В принципе нам во всём помогали и всё разрешили, но у нас, наверное, не было особенно экстравагантных предложений. В оранжерее бывали и более смелые проекты, которые в итоге директор не пропустил, так что, наверное, еще поэтому нас так активно спрашивали, что и как мы собираемся делать. В остальном особых ограничений не было, все очень активно помогали — и с выбором растений, и с монтажом; кто-то даже оставался на ночь, чтобы помочь. Разве что алкоголь на открытии запретили.

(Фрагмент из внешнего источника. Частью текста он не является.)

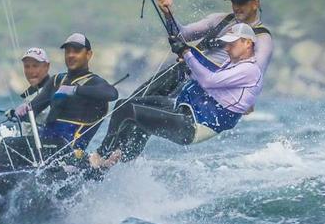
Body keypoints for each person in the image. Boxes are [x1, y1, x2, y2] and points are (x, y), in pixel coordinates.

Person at [93, 23, 263, 167]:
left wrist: (187, 54)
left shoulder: (250, 70)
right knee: (124, 104)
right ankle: (119, 155)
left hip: (193, 126)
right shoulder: (230, 63)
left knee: (128, 110)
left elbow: (211, 81)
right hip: (181, 110)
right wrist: (186, 57)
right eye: (226, 44)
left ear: (248, 43)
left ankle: (101, 156)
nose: (227, 47)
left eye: (232, 44)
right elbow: (201, 74)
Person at [0, 33, 118, 168]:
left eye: (76, 51)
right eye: (67, 51)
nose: (70, 55)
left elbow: (112, 93)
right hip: (44, 146)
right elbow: (34, 108)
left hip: (68, 150)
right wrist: (19, 112)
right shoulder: (57, 80)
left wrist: (75, 90)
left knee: (10, 144)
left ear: (88, 54)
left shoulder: (94, 81)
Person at [139, 0, 273, 98]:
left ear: (255, 4)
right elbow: (181, 35)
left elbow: (253, 76)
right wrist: (168, 14)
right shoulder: (220, 19)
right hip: (185, 74)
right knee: (140, 98)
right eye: (234, 2)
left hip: (211, 91)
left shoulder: (262, 39)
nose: (236, 7)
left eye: (241, 3)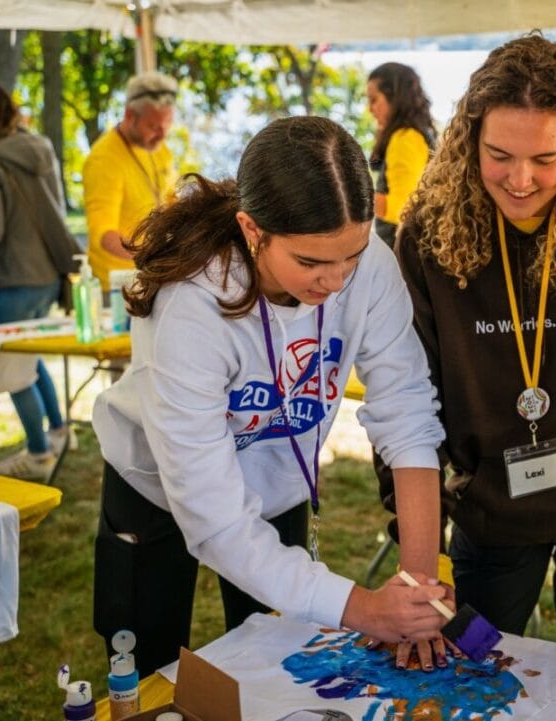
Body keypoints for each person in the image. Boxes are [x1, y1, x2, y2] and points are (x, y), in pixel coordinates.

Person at [91, 116, 449, 677]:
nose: (335, 281)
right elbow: (215, 519)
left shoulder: (369, 265)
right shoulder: (191, 303)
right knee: (147, 672)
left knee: (279, 668)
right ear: (251, 229)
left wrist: (417, 589)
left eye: (351, 256)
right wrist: (364, 611)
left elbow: (407, 412)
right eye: (310, 262)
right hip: (155, 489)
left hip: (278, 486)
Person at [382, 33, 556, 661]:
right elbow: (405, 398)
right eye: (499, 155)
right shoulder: (428, 238)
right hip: (492, 511)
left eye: (545, 158)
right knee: (477, 673)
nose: (520, 180)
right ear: (468, 141)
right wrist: (419, 547)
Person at [0, 82, 77, 480]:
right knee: (28, 362)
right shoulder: (39, 150)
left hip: (9, 279)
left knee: (14, 373)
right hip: (48, 275)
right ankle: (59, 431)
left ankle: (38, 454)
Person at [83, 71, 177, 288]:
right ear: (129, 115)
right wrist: (149, 254)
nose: (162, 135)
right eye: (154, 127)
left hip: (151, 277)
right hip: (116, 285)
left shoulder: (158, 148)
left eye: (167, 124)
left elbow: (172, 200)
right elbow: (103, 232)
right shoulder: (104, 159)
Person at [366, 62, 436, 247]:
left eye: (374, 100)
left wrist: (353, 197)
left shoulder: (405, 138)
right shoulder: (416, 133)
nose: (369, 109)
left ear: (394, 98)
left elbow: (402, 206)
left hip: (402, 252)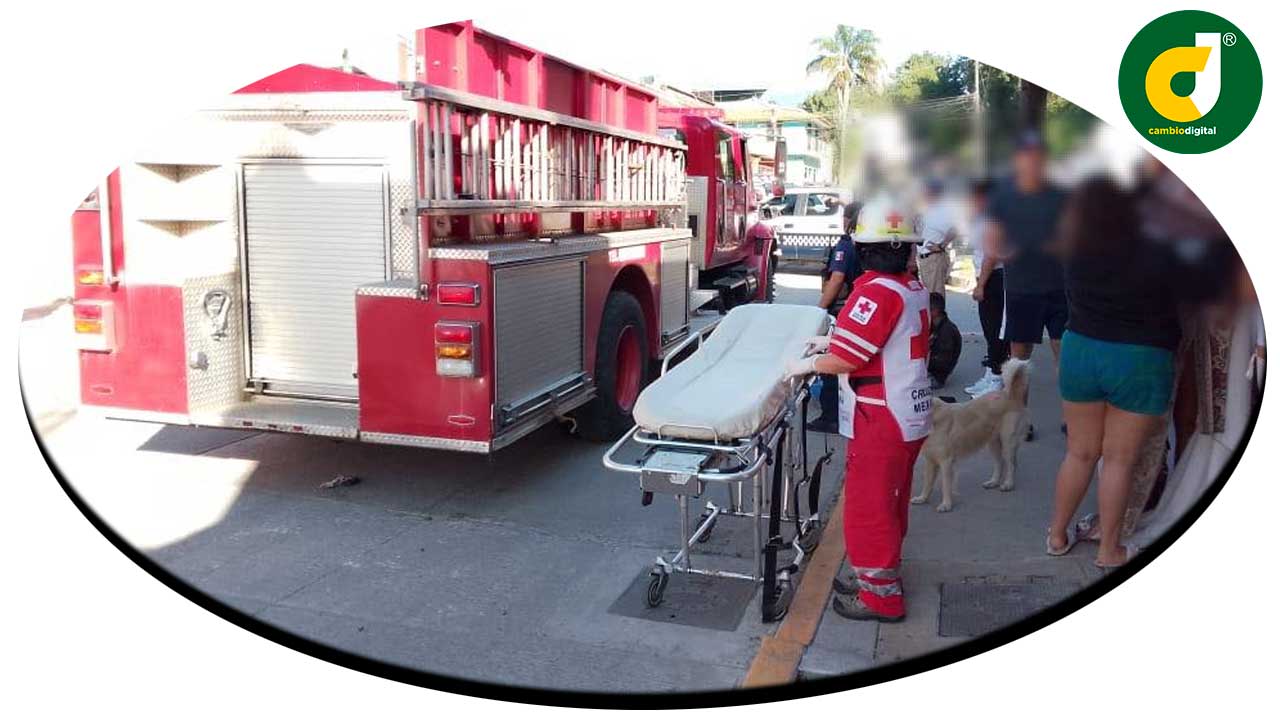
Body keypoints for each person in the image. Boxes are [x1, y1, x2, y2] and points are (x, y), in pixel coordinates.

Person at [785, 197, 931, 622]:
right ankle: (878, 575)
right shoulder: (910, 288)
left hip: (880, 416)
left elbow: (848, 360)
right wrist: (831, 341)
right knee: (891, 501)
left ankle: (881, 597)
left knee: (870, 507)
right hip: (906, 412)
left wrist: (809, 363)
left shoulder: (876, 291)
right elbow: (882, 340)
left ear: (863, 248)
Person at [1045, 177, 1188, 567]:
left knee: (1079, 452)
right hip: (1141, 355)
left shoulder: (1078, 235)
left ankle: (1057, 535)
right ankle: (1109, 550)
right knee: (1119, 460)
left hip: (1081, 347)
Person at [809, 202, 864, 433]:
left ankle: (831, 416)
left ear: (848, 220)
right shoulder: (866, 245)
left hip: (842, 310)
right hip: (858, 310)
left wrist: (819, 310)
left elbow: (837, 279)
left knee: (833, 362)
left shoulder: (846, 245)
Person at [965, 178, 1010, 397]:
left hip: (995, 278)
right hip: (989, 278)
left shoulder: (994, 219)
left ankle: (997, 378)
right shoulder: (984, 219)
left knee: (995, 331)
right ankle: (991, 373)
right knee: (990, 330)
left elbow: (991, 255)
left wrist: (981, 285)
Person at [915, 178, 958, 295]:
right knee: (928, 295)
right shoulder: (926, 209)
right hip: (924, 259)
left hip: (934, 258)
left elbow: (955, 228)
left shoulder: (942, 211)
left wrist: (941, 245)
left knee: (935, 296)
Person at [927, 292, 961, 389]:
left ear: (934, 311)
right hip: (934, 368)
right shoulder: (936, 325)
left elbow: (943, 361)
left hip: (937, 376)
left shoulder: (946, 331)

Расскажи, как вы между собой распределяли, кто что будет делать? Выставка выглядит так цельно, что со стороны даже не скажешь, что это работа двоих людей.
Да, нам часто говорят, что трудно разобраться, хотя нам с Сарой и кажется, что это довольно очевидно. Вообще идея про сад была моя. Саре она понравилась, и мы решили, что проект будет про утраченное место, но дальше каждый работал в своём ключе. Сара взяла античные тексты: там очень много завязано на растительные метафоры и часто описываются метаморфозы, в которых человек превращается в растение и наоборот. А я очень много читала про семантику сада и поэтому многое в моих работах связано с языком и словообразованием, я во многом опиралась на неожиданные смысловые рифмы. Кроме того, я взяла библейские тексты и тексты современных американских поэтов.

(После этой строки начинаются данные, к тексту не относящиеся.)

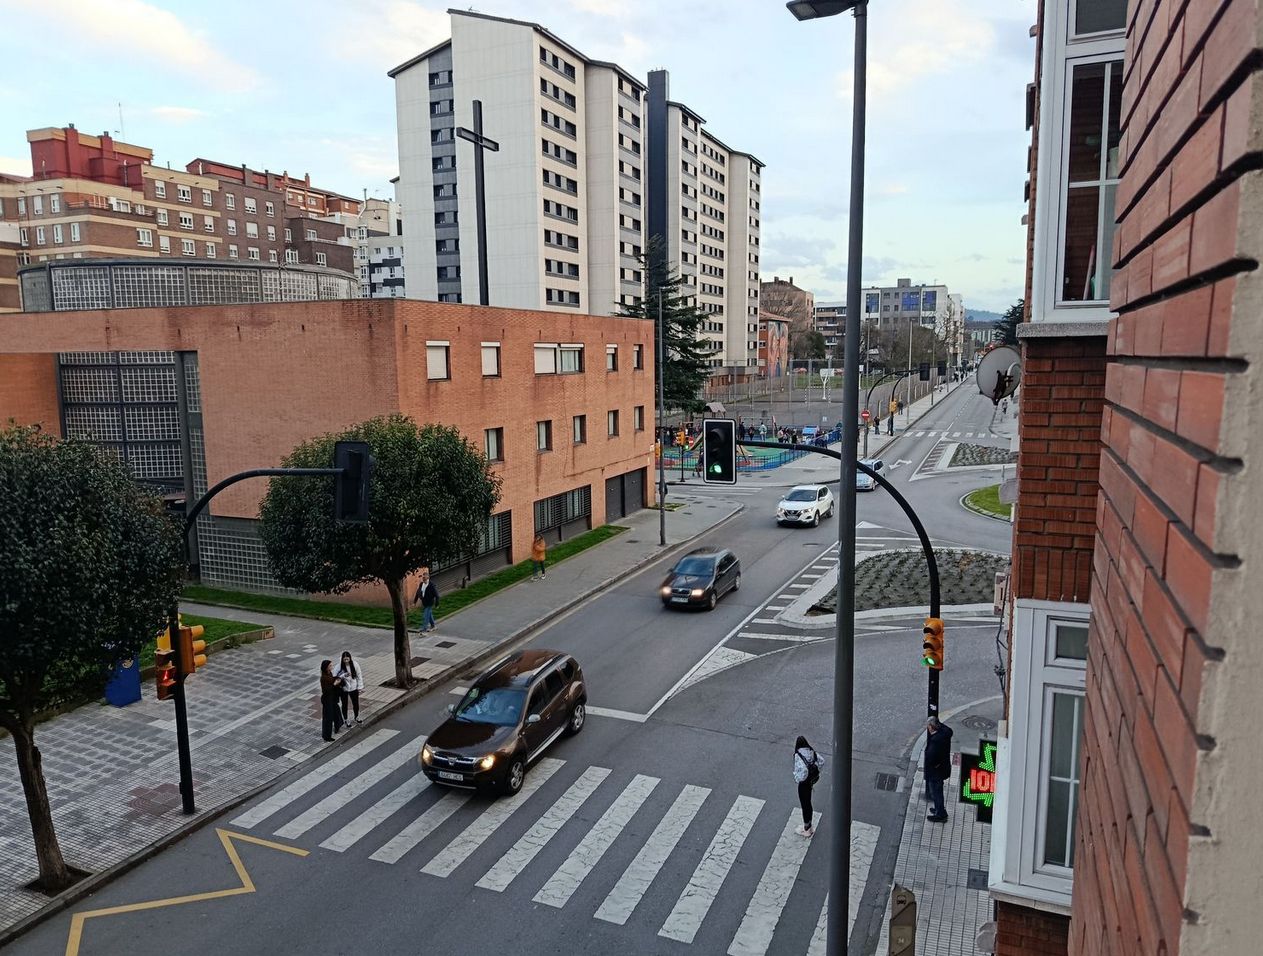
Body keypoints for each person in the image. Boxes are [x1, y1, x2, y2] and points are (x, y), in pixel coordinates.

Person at [924, 716, 954, 822]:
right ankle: (938, 809)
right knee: (938, 791)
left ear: (932, 727)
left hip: (936, 771)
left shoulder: (936, 741)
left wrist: (934, 765)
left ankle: (940, 814)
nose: (927, 728)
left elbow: (932, 757)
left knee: (936, 792)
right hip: (943, 768)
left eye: (928, 726)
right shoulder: (945, 733)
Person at [792, 735, 823, 837]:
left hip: (803, 784)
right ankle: (809, 826)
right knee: (808, 803)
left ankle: (807, 829)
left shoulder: (798, 755)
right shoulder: (811, 751)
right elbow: (821, 761)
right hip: (810, 782)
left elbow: (803, 770)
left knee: (804, 804)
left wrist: (798, 778)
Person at [335, 650, 362, 726]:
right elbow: (335, 677)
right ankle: (346, 719)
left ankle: (356, 717)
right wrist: (343, 675)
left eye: (347, 659)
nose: (346, 661)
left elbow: (359, 676)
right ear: (342, 659)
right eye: (345, 659)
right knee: (344, 704)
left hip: (353, 688)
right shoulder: (339, 666)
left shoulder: (355, 664)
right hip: (344, 688)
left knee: (355, 703)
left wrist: (359, 687)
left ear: (350, 658)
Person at [319, 660, 344, 742]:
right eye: (330, 666)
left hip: (332, 698)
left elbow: (332, 680)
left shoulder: (329, 673)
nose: (332, 667)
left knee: (337, 711)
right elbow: (326, 690)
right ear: (326, 667)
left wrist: (338, 678)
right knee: (328, 718)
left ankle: (337, 726)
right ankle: (326, 736)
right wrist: (334, 684)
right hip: (327, 700)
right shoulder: (323, 678)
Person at [414, 567, 440, 633]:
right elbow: (418, 592)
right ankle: (433, 626)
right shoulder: (421, 584)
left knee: (425, 615)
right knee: (429, 614)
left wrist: (437, 604)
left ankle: (424, 629)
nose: (423, 579)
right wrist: (415, 601)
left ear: (428, 578)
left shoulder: (431, 585)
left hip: (430, 602)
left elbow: (437, 595)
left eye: (424, 578)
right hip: (424, 602)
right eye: (423, 578)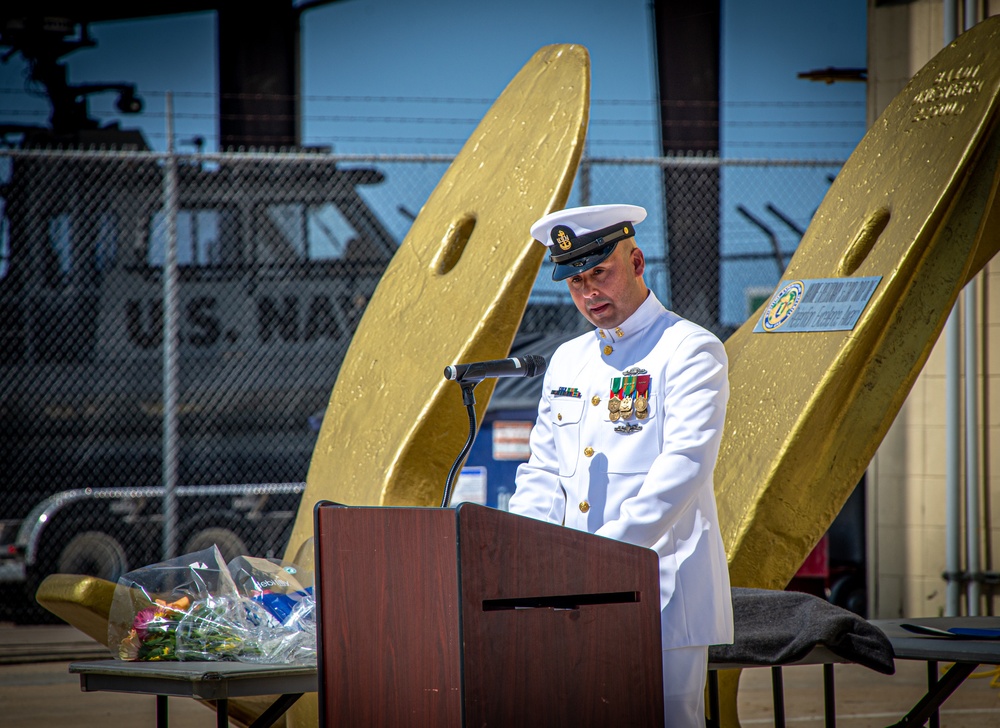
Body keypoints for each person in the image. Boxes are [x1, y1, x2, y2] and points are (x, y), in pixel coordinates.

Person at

Изначально мы отталкивались от мысли об утерянном саде как о райском саде, но довольно быстро выяснилось, что эта идея красива умозрительно, но в художественном плане она сильно сужает спектр возможностей. Поэтому постепенно к этим смыслам стали подтягиваться дополнительные ассоциации, и так, например, появились цитаты из американских поэтов. У них много описаний природы и сада, и мне понравилось, что они очень документальны: они просто берут нетронутое метафорами наблюдение и дают его тебе, а ты уже можешь воспринять его со всеми звуками и запахами.

Мы поставили эти тексты рядом с античными, поскольку они очень контрастны по восприятию природы: сама-то природа более-менее неизменна, но наше её восприятие в культуре сильно отличается от эпохи к эпохе и от одного места к другому. Сама же природа циклична и постоянна: лягушка является лягушкой и для античного поэта, и для Уитмена, но то, как они представлены в тексте, будет разным, поэтому через природу мы можем соединяться с разными временами.

А как бы ты сказала, чем отличается лягушка в тексте античного поэта и лягушка в тексте Уитмена?
По моим ощущениям, в текстах дохристианской эпохи с их анимизмом природа и человек были ближе друг к другу; природа была везде, вокруг, и человек был внутри неё. А сегодня этот образ природы и сада отдалился от человека, и это видно еще в христианском образе утерянного райского сада. Сад становится чем-то метафорическим, поднимается на небеса.

В ХХ веке сада не становится и там, на небесах, этот образ удаляется всё сильнее и сильнее, и становится всё более абстрактным. Сад превращается в территорию мыслей, чувств, знаний, но не непосредственного опыта. Поэтому меняются и отношения с природой: становятся все более скрытыми, и сад превращается в запертый сад.